Figma UI testing

Temir Umurzakov · May 31, 2021

There was a task in the backlog to update the footer design of the corporate site. Recently we found time for that. It was one of the simplest things that could be done I thought. But this task took over a month for four people and that is why…

It is a shame how workflow was bad on this task. I delegated it to the front-end developer. Requirements were in figma drawn by the designer. Everytime when developer ends a piece of work he wrote me over whatsapp to ask the stakeholder to check. I wrote a message to the stakeholder and he sat down with the designer in front of one monitor to compare results on staging and wrote notices in figma. Then communication came back in reverse order for the next iteration. Disgusting!

Almost all problems were that some part of the footer was offset with the original place in required design. Everytime we were asked to “place icons on the same level as that inscription” or “space between those elements must be equal” and other similar things. That pixel hunting exhausted all of us. Actual problem was in implicit requirements, absence of definition of done. I started to think about how to automate this and come to this solution.

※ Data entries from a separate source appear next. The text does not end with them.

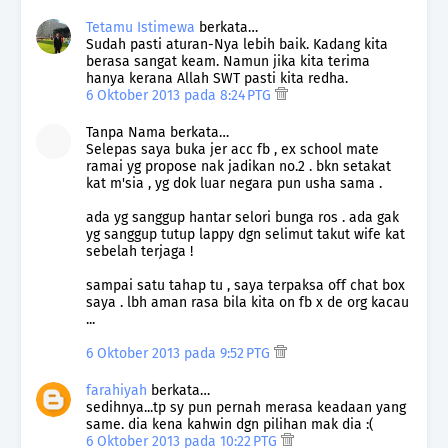
Tetamu Istimewa
berkata…
Sudah pasti aturan-Nya lebih baik. Kadang kita
berasa sangat keam. Namun jika kita terima
hanya kerana Allah SWT pasti kita redha.
6 Oktober 2013 pada 8:24 PTG
Tanpa Nama berkata…
Selepas saya buka jer acc fb , ex school mate
ramai yg propose nak jadikan no.2 . bkn setakat
kat m'sia , yg dok luar negara pun usha sama .
ada yg sanggup hantar selori bunga ros . ada gak
yg sanggup tutup lappy dgn selimut takut wife kat
sebelah terjaga !
sampai satu tahap tu , saya terpaksa off chat box
saya . lbh aman rasa bila kita on fb x de org kacau
...
6 Oktober 2013 pada 9:52 PTG
farahiyah
berkata…
sedihnya...tp sy pun pernah merasa keadaan yang
same. dia kena kahwin dgn pilihan mak dia :(
6 Oktober 2013 pada 10:22 PTG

Designer working in Figma and composing screens that ideally fit as an acceptance test. We could fetch them by id in PNG format, take screenshots of what we actually have and compare them.

Export from Figma

Figma has an awesome API to export assets from drawings. We need to draw screens as acceptance tests, write down IDs of these blocks and fetch them over API using Get Image endpoint. IDs of the block are encoded in url and could be  seen in the address bar of the browser when selecting the block. That part node-id is what we need. %3A is the url encoded : symbol.

https://www.figma.com/file/<drawing>?node-id=387%3A4882

Taking screenshot and comparing with reference

There are a number of tools to compare screenshots but I was lucky to select Backstop that fit all my needs. Normally it is used for controlling regressions between versions of one screen. Backlog has the command backstop approve that took recent screenshots as reference to compare. All we need is to place our templates in the backlog_reference dir in the same format as references. Then start the backlog test and get results.

Results

I’m testing this tool now and it seems very promising. Templating becomes very easy. Make minor changes, run backstop test, watch the difference. “Aha, one more pixel to the left here”. Delightfully!